ASEAN After 50: Rethinking ASEAN-China Cultural Cooperation
Dr. Gabriel Lele
ASEAN-China cooperation has stepped towards a new phase in the recent decade. As ASEAN is celebrating its 50th anniversary, it is important to rethink the cooperation in the future.
The cooperation between China-Indonesia has been developing since as early as the 7th century when Indonesia was part of the Silk Route among traders. China has its special place in Indonesian history. One of the most historical incidence from Indonesia perspective is the incidence of military aggression to conquer Kingdom of Majapahit of Java in the 13th century for economic and territorial purposes.
The most recent displeasing incident took place during Indonesian economic crisis in 1997-1999. As the crisis went up, the anti-Chinese sentiment escalated due to the accusations that Chinese-Indonesian who are mostly the wealthy businessman is partly responsible for the crisis.
Against this background, up to the very recent days, the cooperation between the two countries, China and Indonesia, has developed even more significant.
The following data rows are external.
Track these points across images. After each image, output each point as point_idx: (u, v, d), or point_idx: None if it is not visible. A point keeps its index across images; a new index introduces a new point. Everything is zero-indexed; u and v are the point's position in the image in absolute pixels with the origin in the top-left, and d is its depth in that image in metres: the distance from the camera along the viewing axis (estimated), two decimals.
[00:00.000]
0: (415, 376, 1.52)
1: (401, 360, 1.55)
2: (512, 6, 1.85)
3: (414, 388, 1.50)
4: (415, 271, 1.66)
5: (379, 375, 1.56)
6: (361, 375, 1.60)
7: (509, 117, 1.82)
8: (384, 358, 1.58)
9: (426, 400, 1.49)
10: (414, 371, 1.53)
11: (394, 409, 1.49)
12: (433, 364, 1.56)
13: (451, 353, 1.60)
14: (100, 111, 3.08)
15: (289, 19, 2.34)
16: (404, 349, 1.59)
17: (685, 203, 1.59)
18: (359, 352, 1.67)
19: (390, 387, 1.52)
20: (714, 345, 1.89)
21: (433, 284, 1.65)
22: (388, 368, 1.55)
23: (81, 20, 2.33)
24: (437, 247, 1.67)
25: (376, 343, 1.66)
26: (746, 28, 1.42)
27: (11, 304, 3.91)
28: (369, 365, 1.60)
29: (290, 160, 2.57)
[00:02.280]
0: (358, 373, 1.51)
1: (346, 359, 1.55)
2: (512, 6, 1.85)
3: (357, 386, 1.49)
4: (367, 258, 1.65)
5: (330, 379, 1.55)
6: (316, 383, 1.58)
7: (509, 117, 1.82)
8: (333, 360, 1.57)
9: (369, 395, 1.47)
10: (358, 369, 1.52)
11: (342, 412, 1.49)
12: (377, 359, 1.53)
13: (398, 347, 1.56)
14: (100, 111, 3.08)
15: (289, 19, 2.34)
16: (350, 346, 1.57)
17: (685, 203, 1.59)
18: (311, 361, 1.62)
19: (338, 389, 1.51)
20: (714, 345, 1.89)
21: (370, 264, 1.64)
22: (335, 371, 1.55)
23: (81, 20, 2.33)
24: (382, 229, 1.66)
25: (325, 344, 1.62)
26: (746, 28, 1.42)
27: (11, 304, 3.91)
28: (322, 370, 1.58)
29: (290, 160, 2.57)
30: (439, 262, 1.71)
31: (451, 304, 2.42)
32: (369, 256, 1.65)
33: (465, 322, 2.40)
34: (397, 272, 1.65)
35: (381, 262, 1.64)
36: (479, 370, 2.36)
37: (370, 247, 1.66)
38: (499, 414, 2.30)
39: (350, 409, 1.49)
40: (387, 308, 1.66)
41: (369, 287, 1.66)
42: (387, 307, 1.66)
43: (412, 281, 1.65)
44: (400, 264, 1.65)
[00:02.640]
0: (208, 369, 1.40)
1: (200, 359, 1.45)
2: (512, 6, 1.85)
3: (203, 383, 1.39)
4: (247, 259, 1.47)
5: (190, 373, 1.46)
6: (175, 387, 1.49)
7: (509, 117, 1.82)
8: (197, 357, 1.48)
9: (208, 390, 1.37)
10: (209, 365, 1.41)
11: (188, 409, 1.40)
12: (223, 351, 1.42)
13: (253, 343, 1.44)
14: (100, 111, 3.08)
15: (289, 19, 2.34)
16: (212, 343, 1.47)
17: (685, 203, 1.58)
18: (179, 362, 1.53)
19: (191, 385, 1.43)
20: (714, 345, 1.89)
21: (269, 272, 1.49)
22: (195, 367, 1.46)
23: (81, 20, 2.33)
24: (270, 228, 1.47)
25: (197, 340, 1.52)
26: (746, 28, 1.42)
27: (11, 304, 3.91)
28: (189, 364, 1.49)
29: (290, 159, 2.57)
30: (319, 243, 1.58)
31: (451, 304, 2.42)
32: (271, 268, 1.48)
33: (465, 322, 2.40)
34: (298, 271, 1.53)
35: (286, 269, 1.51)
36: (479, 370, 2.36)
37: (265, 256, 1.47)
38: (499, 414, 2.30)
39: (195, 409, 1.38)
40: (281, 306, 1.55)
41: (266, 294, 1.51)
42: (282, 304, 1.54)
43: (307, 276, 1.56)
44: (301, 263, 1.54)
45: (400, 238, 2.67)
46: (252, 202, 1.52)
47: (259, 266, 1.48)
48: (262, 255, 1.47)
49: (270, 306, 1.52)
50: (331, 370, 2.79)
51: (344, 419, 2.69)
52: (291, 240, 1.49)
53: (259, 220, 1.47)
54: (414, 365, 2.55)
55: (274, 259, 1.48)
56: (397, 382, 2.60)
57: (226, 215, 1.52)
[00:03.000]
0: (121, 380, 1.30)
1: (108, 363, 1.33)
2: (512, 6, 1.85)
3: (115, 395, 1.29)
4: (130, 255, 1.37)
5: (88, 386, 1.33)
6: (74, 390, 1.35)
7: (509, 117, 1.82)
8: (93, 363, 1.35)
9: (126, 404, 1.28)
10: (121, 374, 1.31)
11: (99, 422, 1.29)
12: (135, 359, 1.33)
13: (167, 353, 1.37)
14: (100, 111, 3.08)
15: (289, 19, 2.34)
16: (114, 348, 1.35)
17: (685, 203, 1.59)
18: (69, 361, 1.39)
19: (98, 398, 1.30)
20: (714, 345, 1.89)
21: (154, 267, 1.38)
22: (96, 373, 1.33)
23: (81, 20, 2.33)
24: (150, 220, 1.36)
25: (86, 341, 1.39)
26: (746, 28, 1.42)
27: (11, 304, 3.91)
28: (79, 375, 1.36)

In cultural sector, there are several key milestones for this instance and the following are some facts.
In the field of tourism, the inbound tourist from China to Indonesia has increased significantly during the last few years. The number of tourists from China recorded as the highest compared to any other country. In fact, the Indonesian government wishes to boost the number in the near future.
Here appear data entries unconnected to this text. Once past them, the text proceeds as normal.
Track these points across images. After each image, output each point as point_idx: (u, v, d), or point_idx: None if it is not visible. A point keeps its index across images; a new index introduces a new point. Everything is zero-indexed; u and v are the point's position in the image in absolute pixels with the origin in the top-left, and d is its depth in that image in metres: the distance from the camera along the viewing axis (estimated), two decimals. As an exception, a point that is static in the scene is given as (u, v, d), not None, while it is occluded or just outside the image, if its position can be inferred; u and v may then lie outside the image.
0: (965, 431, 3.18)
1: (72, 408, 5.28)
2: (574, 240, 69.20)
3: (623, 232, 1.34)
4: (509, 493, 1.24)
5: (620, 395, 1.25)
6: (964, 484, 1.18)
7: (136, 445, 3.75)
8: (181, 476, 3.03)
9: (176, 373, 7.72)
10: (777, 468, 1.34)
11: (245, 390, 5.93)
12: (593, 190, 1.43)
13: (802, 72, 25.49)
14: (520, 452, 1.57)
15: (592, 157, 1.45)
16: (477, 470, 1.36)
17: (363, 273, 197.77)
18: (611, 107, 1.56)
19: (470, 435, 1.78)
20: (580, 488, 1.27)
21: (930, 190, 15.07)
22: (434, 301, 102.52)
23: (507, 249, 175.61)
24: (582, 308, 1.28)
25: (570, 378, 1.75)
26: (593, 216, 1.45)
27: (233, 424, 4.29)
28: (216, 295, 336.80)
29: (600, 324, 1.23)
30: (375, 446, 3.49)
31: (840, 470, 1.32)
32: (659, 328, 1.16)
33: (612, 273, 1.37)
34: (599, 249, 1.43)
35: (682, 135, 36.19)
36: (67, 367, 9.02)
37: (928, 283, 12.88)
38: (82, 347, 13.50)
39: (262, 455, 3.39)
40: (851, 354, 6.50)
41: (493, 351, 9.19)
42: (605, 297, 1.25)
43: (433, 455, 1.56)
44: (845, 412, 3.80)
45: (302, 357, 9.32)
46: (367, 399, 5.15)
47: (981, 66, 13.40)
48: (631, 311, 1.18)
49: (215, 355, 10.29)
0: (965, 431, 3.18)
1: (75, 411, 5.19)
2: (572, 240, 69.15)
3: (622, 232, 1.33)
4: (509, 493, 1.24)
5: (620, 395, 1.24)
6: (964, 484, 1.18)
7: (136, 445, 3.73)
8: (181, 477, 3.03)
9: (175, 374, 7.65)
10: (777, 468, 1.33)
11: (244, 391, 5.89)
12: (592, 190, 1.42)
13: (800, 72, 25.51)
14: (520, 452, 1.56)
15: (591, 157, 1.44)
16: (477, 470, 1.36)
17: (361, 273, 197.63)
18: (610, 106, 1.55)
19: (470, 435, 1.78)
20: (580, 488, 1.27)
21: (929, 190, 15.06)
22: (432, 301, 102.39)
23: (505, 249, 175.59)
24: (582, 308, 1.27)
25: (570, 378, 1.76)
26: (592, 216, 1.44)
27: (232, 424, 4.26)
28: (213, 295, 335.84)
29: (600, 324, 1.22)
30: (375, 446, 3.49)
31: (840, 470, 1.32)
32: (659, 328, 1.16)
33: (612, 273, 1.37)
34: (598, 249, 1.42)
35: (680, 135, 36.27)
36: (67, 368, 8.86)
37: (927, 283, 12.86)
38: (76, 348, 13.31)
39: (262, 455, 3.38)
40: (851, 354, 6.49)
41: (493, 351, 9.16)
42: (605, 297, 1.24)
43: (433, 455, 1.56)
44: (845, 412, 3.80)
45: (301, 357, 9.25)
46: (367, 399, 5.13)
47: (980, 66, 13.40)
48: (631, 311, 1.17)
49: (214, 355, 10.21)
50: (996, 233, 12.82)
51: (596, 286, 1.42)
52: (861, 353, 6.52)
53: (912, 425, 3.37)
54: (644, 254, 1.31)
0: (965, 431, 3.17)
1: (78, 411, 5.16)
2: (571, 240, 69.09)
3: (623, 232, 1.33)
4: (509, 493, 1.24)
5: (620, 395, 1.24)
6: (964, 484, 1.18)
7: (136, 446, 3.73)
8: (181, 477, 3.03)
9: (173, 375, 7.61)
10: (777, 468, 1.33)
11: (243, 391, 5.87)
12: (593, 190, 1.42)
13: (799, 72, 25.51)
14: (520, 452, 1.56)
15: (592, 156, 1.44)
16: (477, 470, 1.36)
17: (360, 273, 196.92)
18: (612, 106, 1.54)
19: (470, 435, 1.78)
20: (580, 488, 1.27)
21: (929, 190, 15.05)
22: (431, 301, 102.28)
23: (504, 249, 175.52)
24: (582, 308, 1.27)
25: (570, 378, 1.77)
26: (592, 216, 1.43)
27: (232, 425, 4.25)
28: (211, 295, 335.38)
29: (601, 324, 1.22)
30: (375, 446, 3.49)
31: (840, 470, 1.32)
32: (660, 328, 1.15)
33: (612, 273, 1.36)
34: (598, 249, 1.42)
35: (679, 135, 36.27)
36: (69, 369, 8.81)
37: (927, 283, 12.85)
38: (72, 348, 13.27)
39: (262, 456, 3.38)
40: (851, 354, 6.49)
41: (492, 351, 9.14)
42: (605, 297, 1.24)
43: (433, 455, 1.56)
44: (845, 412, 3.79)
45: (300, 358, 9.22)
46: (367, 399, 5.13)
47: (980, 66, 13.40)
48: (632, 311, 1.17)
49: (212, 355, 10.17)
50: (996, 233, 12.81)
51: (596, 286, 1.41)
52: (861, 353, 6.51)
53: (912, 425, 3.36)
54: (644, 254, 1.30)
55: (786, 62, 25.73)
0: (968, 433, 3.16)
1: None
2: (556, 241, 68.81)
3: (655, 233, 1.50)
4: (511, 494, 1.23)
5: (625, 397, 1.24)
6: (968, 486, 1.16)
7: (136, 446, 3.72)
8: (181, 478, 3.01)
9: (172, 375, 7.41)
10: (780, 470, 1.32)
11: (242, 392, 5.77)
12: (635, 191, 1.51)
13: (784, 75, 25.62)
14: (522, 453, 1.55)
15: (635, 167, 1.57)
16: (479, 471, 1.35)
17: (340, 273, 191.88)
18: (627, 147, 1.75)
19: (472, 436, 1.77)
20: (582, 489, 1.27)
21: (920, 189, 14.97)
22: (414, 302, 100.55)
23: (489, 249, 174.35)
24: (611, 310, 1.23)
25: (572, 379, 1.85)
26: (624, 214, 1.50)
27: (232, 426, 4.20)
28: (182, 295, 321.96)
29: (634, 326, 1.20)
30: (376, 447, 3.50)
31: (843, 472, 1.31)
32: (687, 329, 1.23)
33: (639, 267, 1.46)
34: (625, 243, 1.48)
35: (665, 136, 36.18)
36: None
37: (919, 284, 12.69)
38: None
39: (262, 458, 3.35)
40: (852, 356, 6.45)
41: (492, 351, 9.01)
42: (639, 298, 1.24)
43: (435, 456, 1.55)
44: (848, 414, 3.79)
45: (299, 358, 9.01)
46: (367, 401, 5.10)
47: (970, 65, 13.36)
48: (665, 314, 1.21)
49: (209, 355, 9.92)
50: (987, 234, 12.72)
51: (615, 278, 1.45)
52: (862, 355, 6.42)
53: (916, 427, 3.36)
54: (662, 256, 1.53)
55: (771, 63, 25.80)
In regard to that idea, the Indonesian government has applied a visa-free policy for Chinese visiting Indonesia for cultural purposes.
The latter achievement cannot be separated from several policy initiatives coming from both governments. There have been several policy commitments to extend cultural ties in a more general or specific ways. The involvement of non-government institutions in cultural affairs has also increased by, for example, the extension of education cooperation among universities and inter-media cooperation. This has also strengthened by the cooperation between/among air carriers to support people mobility.
While acknowledging this progress, a qualitative observation reveals that some concerns sustain. Some of the cultural relation framework signed at both bilateral and regional levels require further efforts to make it actual.
Despite its huge potential and opportunity, it is time to take a brief reflection on the ASEAN-China cultural cooperation, what are the challenges and how can we deal with them? How could the cultural bond between two countries be strengthened?
As it has been recognized, strong and genuine cultural cooperation must be based on mutual understanding, mutual respect, and mutual acceptance that may lead to harmonious ties. Because of this very reason, inter-country cultural cooperation cannot be built from the top. Rather, it has to be started from the bottom, where people-to-people cooperation is the key cornerstone.
To this very condition, the current arrangement and implementation of China-Indonesia cultural cooperation have raised criticisms. The first criticism deals with the approach adopted by both governments that are too state/elite centric and close or even secret nature of (cultural) diplomacy. This is a very common way used by the ASEAN member countries or the “ASEAN way” as it commonly known.
Under this scheme, public outreach is only relevant when dealing with the implementation. The secret and elite centric approach are adopted for almost all issues, even for issues that are less/least sensitive where the public participation is important such as cultural cooperation. This is means that cultural policy making only involves limited formal actors. Combined, this has raised the question of legitimacy, acceptability and its ability to be implemented.
The second criticism centers on the issue of implementation or the way cultural cooperation is executed. Because of the nature of cultural policy making, implementation has been very weak, in which delay and deficit are common. Our research shows that even within ASEAN itself, there are many agreements which simply do not work. Opposition to the regional agreements is commonly found.
For example, China and the ASEAN member countries could exchange archives or ancient artistic heritage. But for whose benefit? Putting ancient antiques in both countries’ museums is a very good idea, but then, what is the point if there are no visitors?
Similarly, both countries could agree to exchange basic country information through schools or universities. This would result in no impact if the activity is not supported by a more consolidated curriculum. Unfortunately, this is beyond the reach of both Ministry of Foreign Affairs and Ministry of Culture.
This kind of problem requires immediate assistance. The first point of departure is by thoroughly considering the nature of governance structure. Chinese governance structure is totally different from the one adopted in Indonesia, with the first being more concerned while the later being more fragmented. This different level of fragmentation affects significantly the prospect of policy success. The lesson is that governance can no longer be ignored or taken for granted; it has to be dealt with more seriously by involving all relevant stakeholders in the policy-making process.
The last criticism deals more with the paradigmatic flaw in how culture and cultural cooperation are defined and operationalized. Different documents concerning cultural cooperation use different definition or dimension.
It is noticeable within the Plan of Action to Implement the Joint Declaration on ASEAN-China Strategic Partnership for Peace and Prosperity (2016-2020), where culture and cultural cooperation are only partially understood as “literature, libraries, archival materials, museums, performing arts, visual arts, art education, other relevant public cultural facilities and cultural/creative industry”. The concept of “culture” is also closely related “historical relics, archaeology and cultural heritage preservation, museums, archives, libraries, and cultural institutes.
Far before this document was developed, ASEAN and China has also signed a MoU on Cultural Relations in Bangkok 2005, through which, culture is broadly defined to cover “tangible and intangible cultural heritage, archaeology, traditional and contemporary arts, cultural enterprise and creative industries, and cultural enterprise” (see Paragraph 2).
ASEAN and China have to solve this issue. We need a better framework for ASEAN-China Cultural Cooperation in the future.
*) Dr. Gabriel Lele is Senior Researcher at ASEAN Studies Center and Associate Professor at Department of Management and Public Policy, Universitas Gadjah Mada. A longer version of this article was presented at the Network of ASEAN-China Think Tank (NACT) Meeting in Guiyang, China.